MINUSCA has over 10,000 peacekeeping forces and police in CAR to protect civilians, provide security, support humanitarian operations, and promote and protect human rights, among other objectives; however, allegations of sexual abuse by peacekeepers within MINUSCA persisted during the reporting period. The UN reported receiving 50 allegations of sexual exploitation and abuse by MINUSCA Peacekeepers by December 2016, including 16 incidents which reportedly occurred in 2016, some of which may have involved trafficking victims. Peacekeepers from the DRC and the Republic of Congo allegedly perpetrated the majority of these 50 reported cases; however, soldiers from Bangladesh, Morocco, Niger, Senegal, Cameroon, Egypt, and Mauritania were also reportedly involved. In August 2016, MINUSCA peacekeepers and UN civilian staff were also accused of multiple cases of sexual abuse in the country, including the alleged rape by a UN peacekeeper of a 12-year-old girl. More than 100 cases were reported since MINUSCA’s inception in September, 2014.

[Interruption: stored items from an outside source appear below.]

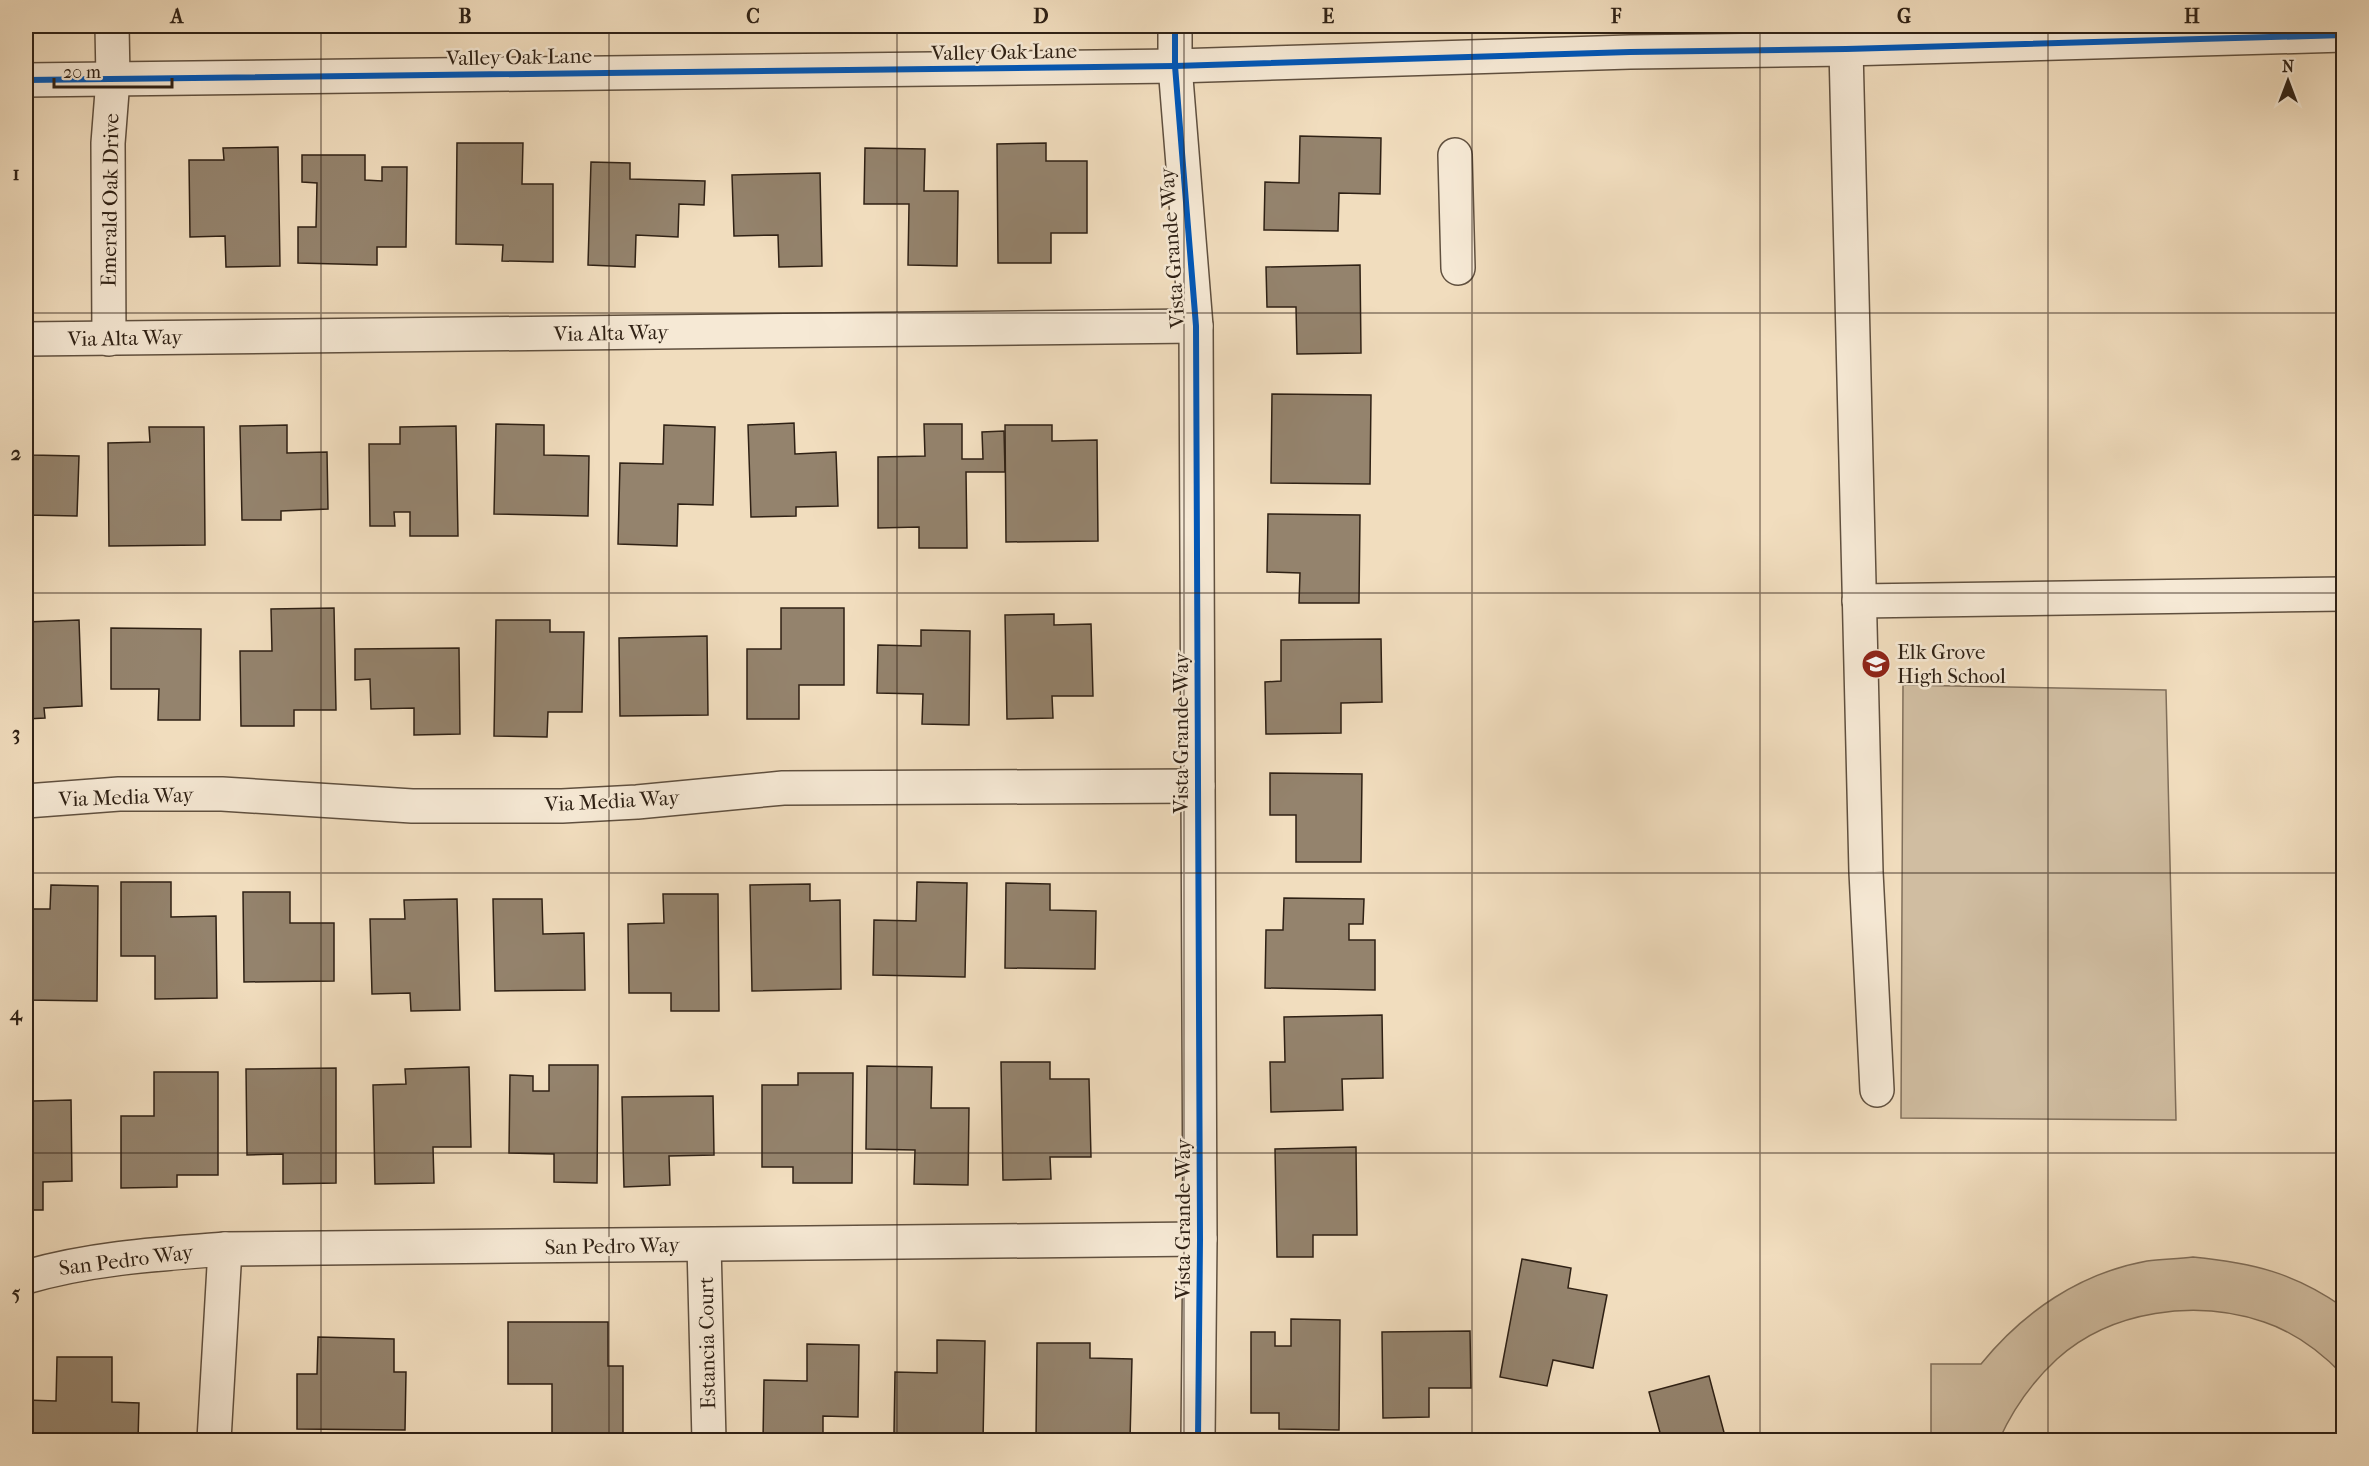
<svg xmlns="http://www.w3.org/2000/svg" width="2369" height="1466" viewBox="0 0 2369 1466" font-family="'IM FELL French Canon',serif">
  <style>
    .green { fill: #d0bda1; stroke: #806f5b; stroke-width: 1.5 }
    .building { fill: #94836d; stroke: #2f2115; stroke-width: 1.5 }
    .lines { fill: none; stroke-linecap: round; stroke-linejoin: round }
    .minor-casing { stroke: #60503f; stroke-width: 36 }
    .minor { stroke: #f6e9d5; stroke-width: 33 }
    .cycleway-casing { stroke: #f6e9d5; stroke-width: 10 }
    .cycleway { stroke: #0057b8; stroke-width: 6 }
    .grid { fill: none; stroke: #2f2115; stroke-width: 1.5; stroke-opacity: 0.55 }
    .labels { text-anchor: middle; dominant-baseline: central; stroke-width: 5; stroke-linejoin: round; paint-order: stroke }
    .street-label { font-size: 21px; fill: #2f2115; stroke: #f6e9d5 }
    .poi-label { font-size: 21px; fill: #2f2115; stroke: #f6e9d5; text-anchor: start }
    .neatline { fill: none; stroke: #2f2115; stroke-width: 2 }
    .grid-label { font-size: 20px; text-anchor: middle; font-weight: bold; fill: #2f2115 }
  </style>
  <rect width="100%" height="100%" fill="#f1ddbe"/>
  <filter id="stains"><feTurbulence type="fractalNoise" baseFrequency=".00333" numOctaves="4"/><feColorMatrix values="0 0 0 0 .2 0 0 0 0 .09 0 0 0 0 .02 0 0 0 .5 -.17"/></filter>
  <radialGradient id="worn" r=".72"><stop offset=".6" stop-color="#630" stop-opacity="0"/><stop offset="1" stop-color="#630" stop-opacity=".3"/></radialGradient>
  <g class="green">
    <polygon points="1903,685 2166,690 2176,1120 1901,1118"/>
    <path d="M2193 1257C2252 1263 2293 1272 2343 1307V1375C2321 1352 2294 1332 2264 1322 2196 1299 2111 1310 2057 1359 2031 1383 2013 1409 1999 1440H1931V1364H1981C2023 1312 2080 1273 2147 1261 2162 1259 2178 1259 2193 1257Z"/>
  </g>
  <g class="building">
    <polygon points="1300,136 1381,138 1380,194 1339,193 1338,231 1264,230 1265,182 1299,183"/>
    <polygon points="457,143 523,143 522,184 553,184 553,262 502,261 503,245 456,244"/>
    <polygon points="1046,143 1046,161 1087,161 1087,233 1051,233 1051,263 998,263 997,144"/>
    <polygon points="278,147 280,266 226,267 225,236 190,237 189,160 224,160 223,148"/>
    <polygon points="865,148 925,149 924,191 958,191 957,266 908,265 909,204 864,204"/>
    <polygon points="302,155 365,155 365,180 382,181 382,167 407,167 406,247 377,247 377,265 298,263 298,227 316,227 317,183 302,182"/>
    <polygon points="591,162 630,163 630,179 705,181 704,205 679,204 678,237 636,235 635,267 588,265"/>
    <polygon points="820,173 822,266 779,267 778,235 734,236 732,175"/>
    <polygon points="1360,265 1361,353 1297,354 1296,307 1267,307 1266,267"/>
    <polygon points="1272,394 1371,395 1370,484 1271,483"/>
    <polygon points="794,423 795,454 836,452 838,506 796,507 796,516 751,517 748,425"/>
    <polygon points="496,424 544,425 544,455 589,456 588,516 494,514"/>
    <polygon points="924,424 962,424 962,459 983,459 982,432 1004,431 1005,472 966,472 967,548 919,548 919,527 878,528 878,457 925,456"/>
    <polygon points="287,425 287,453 327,452 328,509 281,511 281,520 242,520 240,426"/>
    <polygon points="664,425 715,427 713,505 678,504 677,546 618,544 620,463 663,464"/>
    <polygon points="1005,425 1052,425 1052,441 1097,440 1098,541 1006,542"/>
    <polygon points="26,426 32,426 31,455 79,456 77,516 26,515"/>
    <polygon points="456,426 458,536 410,536 410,512 394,512 395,526 370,526 369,444 400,444 400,427"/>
    <polygon points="149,427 204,427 205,545 109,546 108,443 150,442"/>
    <polygon points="1268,514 1360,515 1359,603 1299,603 1300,573 1267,572"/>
    <polygon points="334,608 336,710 294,710 294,726 241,726 240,651 272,651 271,609"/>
    <polygon points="781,608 844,608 844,685 799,685 799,719 747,719 747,649 781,649"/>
    <polygon points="1054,614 1054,625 1091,624 1093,696 1052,696 1053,718 1007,719 1005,615"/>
    <polygon points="79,620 82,706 44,708 45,718 26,719 26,622"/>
    <polygon points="496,620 550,620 550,632 584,632 582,712 548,712 547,737 494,736"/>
    <polygon points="111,628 201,629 200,720 158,720 159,689 111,689"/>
    <polygon points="921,630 970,631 969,725 922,724 923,694 877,693 878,645 921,646"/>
    <polygon points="707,636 708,715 620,716 619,638"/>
    <polygon points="1381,639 1382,702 1341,703 1341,733 1266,734 1265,682 1281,681 1281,640"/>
    <polygon points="459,648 460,734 414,735 414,708 371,709 370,679 355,680 355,649"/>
    <polygon points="1270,773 1362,774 1361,862 1296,862 1296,815 1270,815"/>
    <polygon points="121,882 171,882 171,917 216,916 217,998 155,999 155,956 121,956"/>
    <polygon points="917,882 967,883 965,977 873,975 874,920 916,921"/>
    <polygon points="1006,883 1050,884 1050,910 1096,911 1095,969 1005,968"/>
    <polygon points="810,884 810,901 840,900 841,989 752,991 750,885"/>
    <polygon points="51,885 98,886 97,1001 26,1000 26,909 50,909"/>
    <polygon points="243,892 290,892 290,923 334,923 334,981 244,982"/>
    <polygon points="663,894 718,894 719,1011 671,1011 671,993 629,993 628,924 664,923"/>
    <polygon points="1284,898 1364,899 1363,924 1349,924 1349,940 1375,940 1375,990 1265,988 1266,930 1283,930"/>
    <polygon points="457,899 460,1010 411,1011 410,993 372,994 370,919 405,919 404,900"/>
    <polygon points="493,899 542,899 543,934 584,933 585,990 495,991"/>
    <polygon points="1382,1015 1383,1078 1342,1079 1343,1110 1271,1112 1270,1062 1285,1062 1284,1017"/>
    <polygon points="1001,1062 1050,1062 1050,1079 1089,1079 1091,1157 1050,1157 1051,1179 1003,1180"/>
    <polygon points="549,1065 598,1065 597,1183 554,1182 554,1154 509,1153 510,1075 533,1076 533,1091 549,1091"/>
    <polygon points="867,1066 932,1067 931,1108 969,1108 968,1185 914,1184 915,1150 866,1149"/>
    <polygon points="469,1067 471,1147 433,1147 434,1183 375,1184 373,1085 406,1084 405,1069"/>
    <polygon points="336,1068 336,1183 283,1184 283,1154 247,1155 246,1069"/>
    <polygon points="154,1072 218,1072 218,1175 177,1175 177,1187 121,1188 121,1116 154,1116"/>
    <polygon points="798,1073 853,1073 852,1183 793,1183 793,1167 762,1167 762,1085 798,1085"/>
    <polygon points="26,1088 33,1088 33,1101 71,1100 72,1181 43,1182 43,1210 26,1210"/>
    <polygon points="713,1096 714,1155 669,1156 670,1185 624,1187 622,1097"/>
    <polygon points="1356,1147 1357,1235 1313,1235 1313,1257 1277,1257 1275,1149"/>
    <polygon points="1522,1259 1571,1268 1568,1288 1607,1295 1593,1368 1553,1360 1547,1386 1500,1377"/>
    <polygon points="1291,1319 1340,1320 1339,1430 1279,1429 1279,1413 1251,1413 1251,1332 1275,1332 1275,1346 1291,1346"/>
    <polygon points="508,1322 608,1322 608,1366 623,1366 623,1440 552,1440 552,1384 508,1384"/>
    <polygon points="1470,1331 1471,1388 1429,1388 1429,1417 1383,1418 1382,1332"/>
    <polygon points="318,1337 394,1339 394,1372 406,1372 405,1430 297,1429 297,1374 317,1374"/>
    <polygon points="937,1340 985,1341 983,1440 933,1440 933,1434 894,1433 895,1372 937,1373"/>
    <polygon points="1037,1343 1090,1343 1090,1358 1132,1359 1130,1440 1036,1440"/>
    <polygon points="807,1344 859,1345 858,1417 823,1416 823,1440 763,1440 764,1380 807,1381"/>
    <polygon points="57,1357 112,1357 112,1402 139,1403 138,1440 26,1440 26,1400 56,1401"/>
    <polygon points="1709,1376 1726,1440 1662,1440 1649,1392"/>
  </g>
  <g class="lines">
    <g class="minor-casing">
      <g id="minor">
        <polyline points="1175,26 1175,66 1196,326 1200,1239 1198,1440"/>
        <polyline points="1846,49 1866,872 1877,1090"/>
        <polyline points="26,80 1175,66 1630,52 1846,49 2344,35"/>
        <polyline points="1455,155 1458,268"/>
        <polyline points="26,339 1196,326"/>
        <polyline points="109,339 108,143 113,79 112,26"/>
        <polyline points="1859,601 2344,594"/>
        <polyline points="26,801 119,794 222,794 412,806 562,806 637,802 783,788 1198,786"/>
        <polyline points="704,1245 709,1440"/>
        <path d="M26 1277C91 1258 158 1254 225 1249L1200 1239"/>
        <polyline points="214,1440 225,1249"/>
      </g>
    </g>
    <use href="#minor" class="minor"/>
    <g class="cycleway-casing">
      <g id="cycleway">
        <polyline points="1175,26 1175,66 1196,326 1200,1239 1198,1440"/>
        <polyline points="26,80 1175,66 1630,52 1846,49 2344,35"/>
      </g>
    </g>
    <use href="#cycleway" class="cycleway"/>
  </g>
  <path class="grid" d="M321 26V1440M609 26V1440M897 26V1440M1184 26V1440M1472 26V1440M1760 26V1440M2048 26V1440M26 313H2344M26 593H2344M26 873H2344M26 1153H2344"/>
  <defs>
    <g id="school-disc" transform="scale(1.5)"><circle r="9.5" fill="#8f2418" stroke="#f6e9d5"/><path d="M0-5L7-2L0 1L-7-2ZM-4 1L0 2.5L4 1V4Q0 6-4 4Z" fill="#fff"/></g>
  </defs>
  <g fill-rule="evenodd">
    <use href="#school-disc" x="1876" y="664"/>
  </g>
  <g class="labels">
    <g class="street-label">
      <text transform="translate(1004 52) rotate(-1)">Valley Oak Lane</text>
      <text transform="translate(519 57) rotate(-1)">Valley Oak Lane</text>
      <text transform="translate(110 200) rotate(-89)">Emerald Oak Drive</text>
      <text transform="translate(1172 248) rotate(-94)">Vista Grande Way</text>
      <text transform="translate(611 333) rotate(-1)">Via Alta Way</text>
      <text transform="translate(125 338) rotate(-1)">Via Alta Way</text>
      <text transform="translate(1181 733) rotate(-90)">Vista Grande Way</text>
      <text transform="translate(126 797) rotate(-2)">Via Media Way</text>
      <text transform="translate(612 801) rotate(-3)">Via Media Way</text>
      <text transform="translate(1183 1219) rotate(-90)">Vista Grande Way</text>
      <text transform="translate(612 1246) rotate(-1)">San Pedro Way</text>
      <text transform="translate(126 1260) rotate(-7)">San Pedro Way</text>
      <text transform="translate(707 1343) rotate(-91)">Estancia Court</text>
    </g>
    <g class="poi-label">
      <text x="1897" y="652">Elk Grove<tspan x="1897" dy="24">High School</tspan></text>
    </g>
  </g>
  <rect width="2369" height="1466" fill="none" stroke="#f1ddbe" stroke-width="66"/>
  <g transform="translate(2288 81)" stroke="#f6e9d5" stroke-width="4.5" paint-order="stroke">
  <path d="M0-4.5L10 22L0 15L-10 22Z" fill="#2f2115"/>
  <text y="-9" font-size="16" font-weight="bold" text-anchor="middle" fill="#2f2115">N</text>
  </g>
  <path d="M54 78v9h118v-9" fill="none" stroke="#2f2115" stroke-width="3"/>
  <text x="63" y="78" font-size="18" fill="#2f2115" stroke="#f6e9d5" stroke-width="4.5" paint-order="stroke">20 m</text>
  <rect x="33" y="33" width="2303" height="1400" class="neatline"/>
  <g class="grid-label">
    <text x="177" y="23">A</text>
    <text x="465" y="23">B</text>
    <text x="753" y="23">C</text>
    <text x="1041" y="23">D</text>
    <text x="1328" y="23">E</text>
    <text x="1616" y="23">F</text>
    <text x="1904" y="23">G</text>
    <text x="2192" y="23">H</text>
    <text x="16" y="180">1</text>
    <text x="16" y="460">2</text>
    <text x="16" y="740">3</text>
    <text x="16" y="1020">4</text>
    <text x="16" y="1300">5</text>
  </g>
  <rect width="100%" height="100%" filter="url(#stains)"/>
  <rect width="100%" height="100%" fill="url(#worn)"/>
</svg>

The Lord’s Resistance Army (LRA), a Ugandan rebel group that operates in CAR’s eastern regions, continued to enslave Central African, South Sudanese, Congolese, and Ugandan boys and girls for use as cooks, porters, concubines, and combatants. Some of these children may have been taken back and forth across borders into South Sudan or the DRC. In 2016, the LRA abducted 299 people, compared to 217 people abducted in the previous reporting period. One quarter of the abductions were children, 41 of whom are still missing or in captivity. The LRA also committed abductions, forced girls into marriages, and forced children to commit atrocities such as looting and burning villages, killing village residents, and abducting or killing other children. During the reporting period, an international organization reported the LRA abducted at least six children, from a mining camp site in Lipoutou, and 16 people were attacked and abducted by LRA forces in Mbomou; however, it is unclear if they were consequently enslaved. Similar actions by other armed groups are frequently attributed to the LRA.